A good law for bad cops 


In between trying to gut Everglades restoration, jacking up phone bills via an industry-written law aimed at increasing "competition," and ignoring the will of the voters on class sizes and statewide rail, the Florida Legislature did find time to protect one group: crooked cops.

The law, SB 1856, passed May 1 and awaits the governor's signature. It enumerates very specific rights for police and corrections officers facing disciplinary action: "The interrogation shall be conducted at a reasonable hour, preferably at a time when the law enforcement officer or correctional officer is on duty. ... All questions directed to the officer under interrogation shall be asked by or through one interrogator. ... The law enforcement or correctional officer under investigation shall be informed of the nature of the investigation prior to any interrogation, and he or she shall be informed of the name of all complainants. ... Interrogating sessions shall be for reasonable periods and shall be timed to allow for such personal necessities and rest periods as are reasonably necessary. ... [The officer] shall not be subjected to offensive language."

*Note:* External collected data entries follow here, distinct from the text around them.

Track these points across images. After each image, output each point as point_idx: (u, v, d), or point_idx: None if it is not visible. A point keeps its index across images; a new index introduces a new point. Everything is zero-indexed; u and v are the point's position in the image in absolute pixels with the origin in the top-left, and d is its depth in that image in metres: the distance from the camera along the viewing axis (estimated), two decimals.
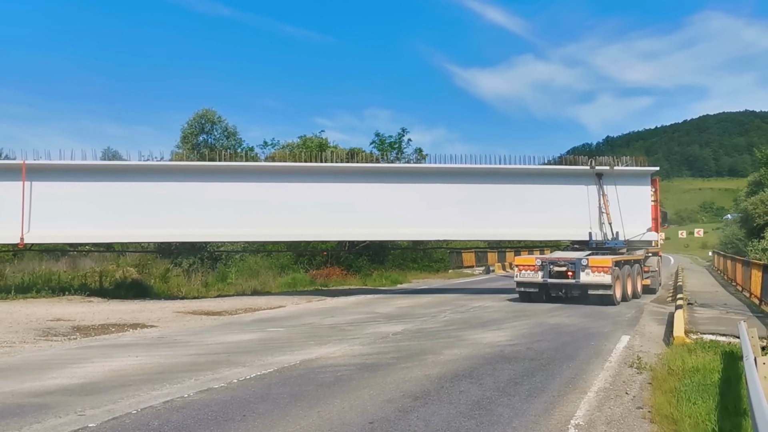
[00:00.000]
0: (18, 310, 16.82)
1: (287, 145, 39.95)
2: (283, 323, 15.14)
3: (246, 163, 26.91)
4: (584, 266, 19.20)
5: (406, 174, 25.75)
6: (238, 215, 22.19)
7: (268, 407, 6.95)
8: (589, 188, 23.05)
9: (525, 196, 23.65)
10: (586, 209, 22.92)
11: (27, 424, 6.14)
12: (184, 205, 21.61)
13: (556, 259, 20.25)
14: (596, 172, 22.84)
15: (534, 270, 20.19)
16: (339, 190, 23.82)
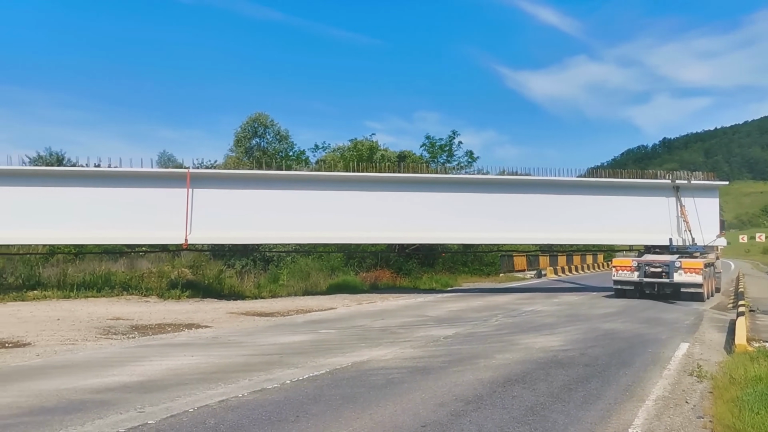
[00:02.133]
0: (80, 308, 17.38)
1: (338, 149, 40.27)
2: (334, 325, 15.25)
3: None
4: (677, 268, 22.27)
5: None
6: (293, 219, 22.89)
7: (320, 409, 7.00)
8: (669, 199, 25.86)
9: (585, 204, 25.74)
10: (665, 217, 25.63)
11: (90, 419, 6.32)
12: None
13: (651, 261, 23.02)
14: (675, 185, 25.68)
15: (630, 270, 23.15)
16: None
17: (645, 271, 22.82)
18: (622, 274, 23.39)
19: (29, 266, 24.19)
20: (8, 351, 10.96)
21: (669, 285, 22.58)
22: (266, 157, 36.53)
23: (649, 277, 22.74)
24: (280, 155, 39.92)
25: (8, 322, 14.43)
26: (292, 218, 23.08)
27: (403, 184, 24.89)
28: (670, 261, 22.58)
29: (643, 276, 22.83)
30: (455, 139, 42.11)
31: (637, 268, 23.00)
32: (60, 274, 23.46)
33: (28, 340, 12.10)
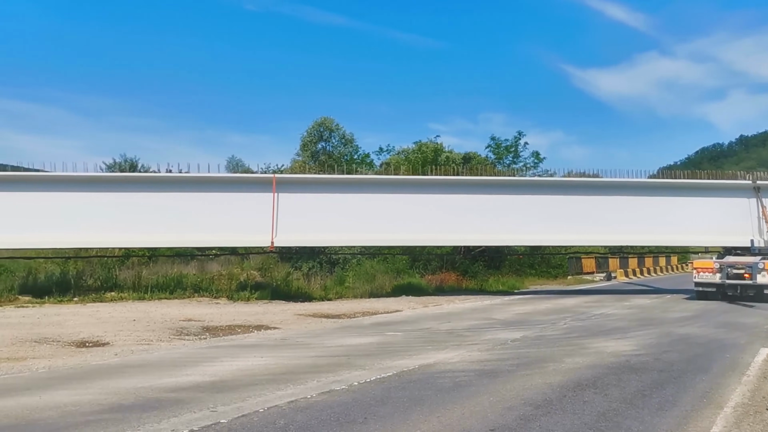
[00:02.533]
0: (154, 309, 17.96)
1: (402, 151, 40.36)
2: (400, 327, 15.27)
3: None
4: (761, 269, 22.14)
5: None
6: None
7: (388, 410, 7.01)
8: (750, 200, 25.35)
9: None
10: (744, 218, 25.16)
11: (165, 417, 6.51)
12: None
13: (733, 263, 22.91)
14: (756, 186, 25.49)
15: (711, 272, 22.93)
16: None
17: (727, 273, 22.62)
18: (703, 276, 23.14)
19: (107, 269, 25.17)
20: (89, 350, 11.43)
21: (752, 287, 22.31)
22: (331, 160, 36.95)
23: (732, 278, 22.52)
24: (345, 159, 40.31)
25: (88, 323, 15.05)
26: (361, 221, 23.40)
27: (468, 186, 24.83)
28: (753, 262, 22.42)
29: (725, 278, 22.59)
30: (521, 140, 41.67)
31: (719, 270, 22.81)
32: (135, 276, 24.32)
33: (106, 339, 12.59)
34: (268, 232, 22.51)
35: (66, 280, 22.91)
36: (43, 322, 15.20)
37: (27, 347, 11.57)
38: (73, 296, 21.19)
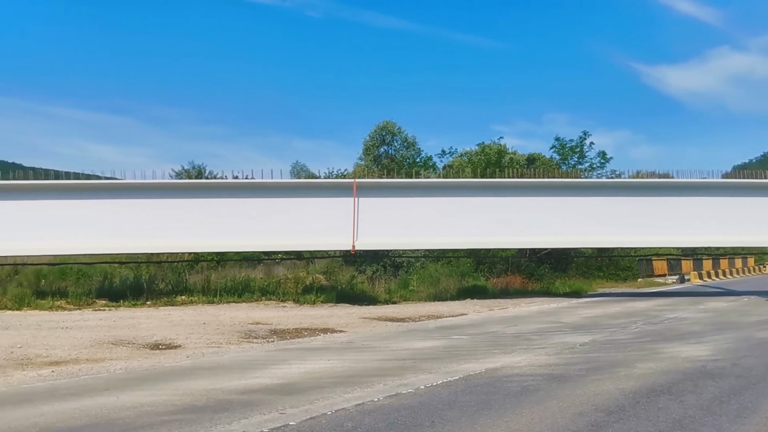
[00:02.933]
0: (223, 313, 18.38)
1: (465, 153, 40.18)
2: (465, 331, 15.16)
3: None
4: None
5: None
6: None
7: (455, 414, 6.96)
8: None
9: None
10: None
11: (236, 419, 6.64)
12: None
13: None
14: None
15: None
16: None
17: None
18: None
19: (177, 273, 25.92)
20: (162, 352, 11.78)
21: None
22: (394, 164, 37.07)
23: None
24: (407, 162, 40.36)
25: (161, 326, 15.51)
26: (430, 224, 23.52)
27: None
28: None
29: None
30: (586, 140, 40.94)
31: None
32: (204, 280, 24.96)
33: (178, 342, 12.95)
34: (349, 236, 22.84)
35: (139, 285, 23.70)
36: (118, 324, 15.75)
37: (104, 349, 12.01)
38: (146, 300, 21.90)
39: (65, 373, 9.60)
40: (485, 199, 24.11)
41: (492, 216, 23.78)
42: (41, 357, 11.03)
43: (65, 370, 9.84)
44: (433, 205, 23.85)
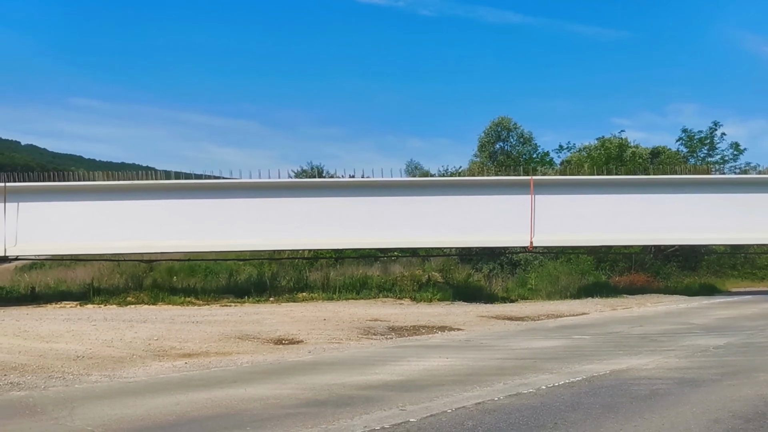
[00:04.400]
0: (342, 309, 18.77)
1: (584, 148, 38.90)
2: (587, 331, 14.69)
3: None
4: None
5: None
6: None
7: (579, 416, 6.74)
8: None
9: None
10: None
11: (357, 414, 6.74)
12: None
13: None
14: None
15: None
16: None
17: None
18: None
19: (298, 270, 26.75)
20: (285, 347, 12.20)
21: None
22: (510, 160, 36.49)
23: None
24: (524, 158, 39.59)
25: (284, 321, 16.06)
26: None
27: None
28: None
29: None
30: (717, 131, 38.51)
31: None
32: (323, 277, 25.60)
33: (300, 337, 13.36)
34: (526, 233, 22.77)
35: (262, 282, 24.65)
36: (244, 320, 16.45)
37: (232, 343, 12.58)
38: (269, 296, 22.73)
39: (197, 365, 10.14)
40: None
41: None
42: (175, 349, 11.70)
43: (197, 362, 10.39)
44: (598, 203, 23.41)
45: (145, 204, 22.59)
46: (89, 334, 13.26)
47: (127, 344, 12.07)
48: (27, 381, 8.70)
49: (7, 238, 21.49)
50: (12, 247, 21.65)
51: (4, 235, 21.50)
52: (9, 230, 21.51)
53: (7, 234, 21.49)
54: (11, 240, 21.52)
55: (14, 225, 21.54)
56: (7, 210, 21.62)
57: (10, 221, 21.56)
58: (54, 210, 22.00)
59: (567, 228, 23.02)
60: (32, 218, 21.68)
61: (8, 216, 21.59)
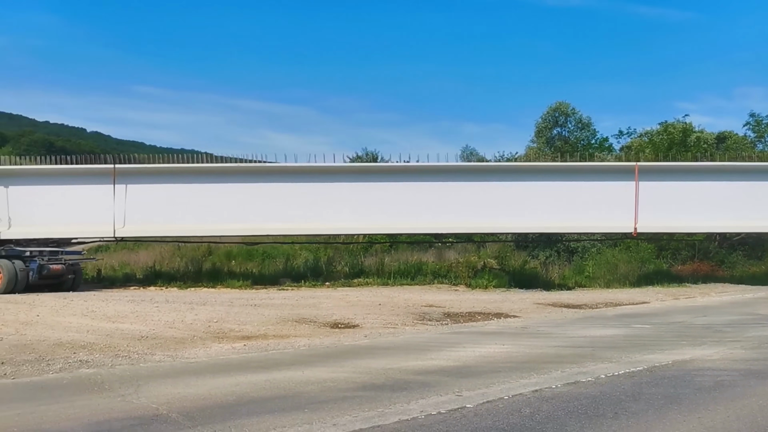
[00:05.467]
0: (397, 295, 18.83)
1: (645, 133, 37.84)
2: (648, 320, 14.36)
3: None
4: None
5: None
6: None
7: (640, 407, 6.60)
8: None
9: None
10: None
11: (414, 399, 6.76)
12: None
13: None
14: None
15: None
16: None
17: None
18: None
19: (353, 256, 26.93)
20: (341, 331, 12.31)
21: None
22: (567, 146, 35.78)
23: None
24: (582, 143, 38.76)
25: (339, 305, 16.21)
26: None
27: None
28: None
29: None
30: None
31: None
32: (378, 263, 25.73)
33: (356, 322, 13.46)
34: (626, 219, 22.49)
35: (318, 266, 24.93)
36: (301, 303, 16.67)
37: (289, 326, 12.76)
38: (325, 281, 22.98)
39: (255, 347, 10.33)
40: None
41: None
42: (234, 331, 11.94)
43: (255, 345, 10.58)
44: (709, 189, 22.88)
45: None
46: (152, 316, 13.67)
47: (188, 326, 12.39)
48: (95, 359, 9.03)
49: (116, 220, 21.93)
50: (121, 229, 22.12)
51: (113, 217, 21.91)
52: (118, 212, 21.95)
53: (116, 215, 21.93)
54: (120, 221, 21.98)
55: (123, 207, 21.98)
56: (117, 192, 22.09)
57: (119, 203, 22.01)
58: (157, 192, 22.39)
59: (670, 214, 22.54)
60: (138, 200, 22.09)
61: (117, 198, 22.06)
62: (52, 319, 12.99)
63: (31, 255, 20.17)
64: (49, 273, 20.01)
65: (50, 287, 20.11)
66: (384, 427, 5.67)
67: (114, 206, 21.91)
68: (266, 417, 5.95)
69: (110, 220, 21.88)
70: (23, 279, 19.43)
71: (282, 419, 5.87)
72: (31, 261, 19.85)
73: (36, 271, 19.65)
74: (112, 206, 21.89)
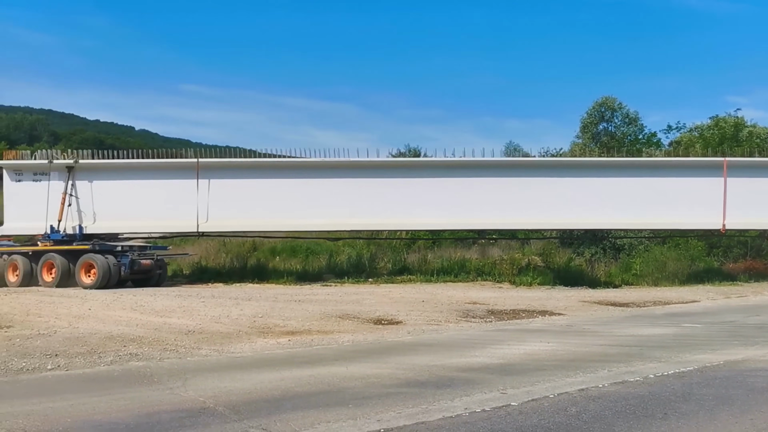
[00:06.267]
0: (440, 292, 18.78)
1: (695, 128, 36.97)
2: (698, 319, 14.03)
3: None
4: None
5: None
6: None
7: (691, 408, 6.44)
8: None
9: None
10: None
11: (458, 396, 6.73)
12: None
13: None
14: None
15: None
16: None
17: None
18: None
19: (395, 252, 26.95)
20: (384, 327, 12.34)
21: None
22: (614, 142, 35.15)
23: None
24: (629, 139, 38.00)
25: (382, 302, 16.24)
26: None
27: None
28: None
29: None
30: None
31: None
32: (421, 259, 25.69)
33: (399, 318, 13.47)
34: (714, 215, 21.95)
35: (361, 263, 25.01)
36: (344, 299, 16.76)
37: (332, 322, 12.84)
38: (368, 277, 23.04)
39: (300, 343, 10.42)
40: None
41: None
42: (279, 326, 12.07)
43: (300, 340, 10.68)
44: None
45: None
46: (198, 310, 13.90)
47: (234, 321, 12.57)
48: (144, 352, 9.22)
49: (199, 215, 21.75)
50: (204, 224, 21.91)
51: (197, 211, 21.72)
52: (201, 206, 21.77)
53: (199, 210, 21.75)
54: (203, 216, 21.80)
55: (206, 201, 21.81)
56: (200, 186, 21.92)
57: (202, 197, 21.83)
58: (237, 187, 22.24)
59: (759, 210, 21.97)
60: (220, 195, 21.88)
61: (200, 192, 21.88)
62: (103, 313, 13.32)
63: (122, 250, 20.46)
64: (139, 268, 20.30)
65: (137, 282, 20.41)
66: (428, 424, 5.65)
67: (197, 201, 21.72)
68: (311, 412, 5.99)
69: (193, 215, 21.68)
70: (116, 274, 19.66)
71: (326, 414, 5.91)
72: (122, 256, 20.11)
73: (128, 266, 19.89)
74: (195, 201, 21.70)
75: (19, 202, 21.92)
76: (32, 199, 21.61)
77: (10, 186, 22.31)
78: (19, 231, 22.23)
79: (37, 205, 21.40)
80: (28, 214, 21.53)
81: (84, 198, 21.91)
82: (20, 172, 22.23)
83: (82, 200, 21.88)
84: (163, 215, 21.94)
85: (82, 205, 21.88)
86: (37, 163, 22.32)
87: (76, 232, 21.48)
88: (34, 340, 9.95)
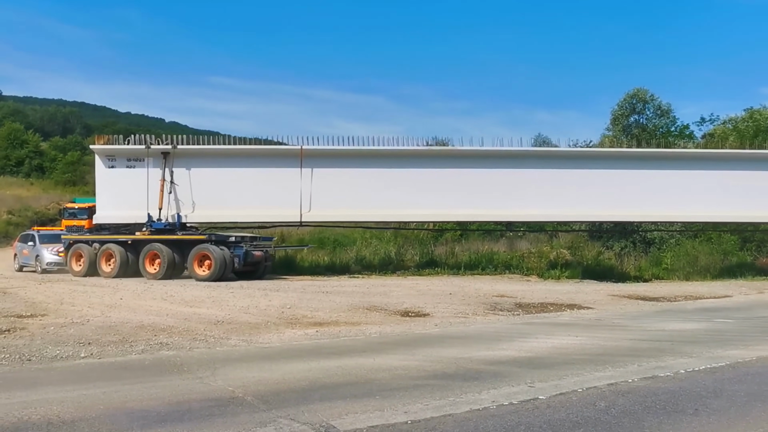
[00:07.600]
0: (468, 284, 18.73)
1: (729, 120, 36.31)
2: (730, 314, 13.82)
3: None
4: None
5: None
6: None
7: (722, 404, 6.35)
8: None
9: None
10: None
11: (485, 389, 6.71)
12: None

The Florida Police Benevolent Association, which pushed the legislation, hypes two other provisions of the bill in its newsletter: The first allows cops to sue people for making false complaints about them: "This new law should make folks think twice about filing false complaints that damage the image and reputation of our officers," boasts its newsletter. The second allows a police officer's attorney to see the evidence against him before he is interrogated.

These rights aren't afforded to ordinary criminal suspects. To do so would stymie investigations and make it harder for investigators to get information.

But this bill wasn't meant for criminal proceedings. Instead, this law regulates internal-affairs investigations into excessive use of force, forging paperwork and negligence, among other infractions, which can lead to suspensions, demotions and possibly termination.

The rules are different here: Criminal suspects can "plead the Fifth" and clam up when their answers would incriminate them. Not so for cops in disciplinary hearings. They have to answer every question, though those statements can't be used against them if the case turns criminal.

"Our position is, the hard-tactic criminal techniques are not appropriate for a disciplinary interview," says FPBA general counsel Hal Johnson. "We hope it would be done on a more professional level. We're not accusing these people of committing crimes. A police officer doesn't get treated differently if they're under a criminal investigation."

The FPBA convinced state Sen. Alex Diaz de la Portilla (R-Miami) and state Rep. Fred Brummer (R-Apopka) to sponsor the bill, and they pushed it unanimously through both legislative bodies. Johnson says the new law is a clarification in response to police departments using multiple investigators in internal-affairs investigations. "That wasn't the intent [of the original law]," he says. "The intent was one interrogator."

Clarification or not, it does seem cops are getting special treatment. Sen. Rod Smith (D-Gainesville), a former prosecutor, told the St. Petersburg earlier this month that this law may compromise criminal cases, with defense attorneys challenging good cop/bad cop interrogations on equal-protection grounds.

"If it's a problem for police officers, maybe it should be a problem for everybody else," says Florida ACLU general counsel Larry Spalding. "Why should police officers be treated differently than anyone else? I don't understand why the rules are different."

The rules are also different for other public-sector employees under investigation. Non-law-enforcement government workers can't access files until an investigation is over and can't sue for false complaints unless they can prove malice or show that they suffered damages -- no harm, no foul. If the disciplinary investigation goes against them, they can appeal, which then leads to arbitration.

Legislators codified the new advantages just days after a Miami jury convicted four officers of obstructing justice by planting guns on police-shooting victims. "It looks kind of bizarre on the outside," Spalding says.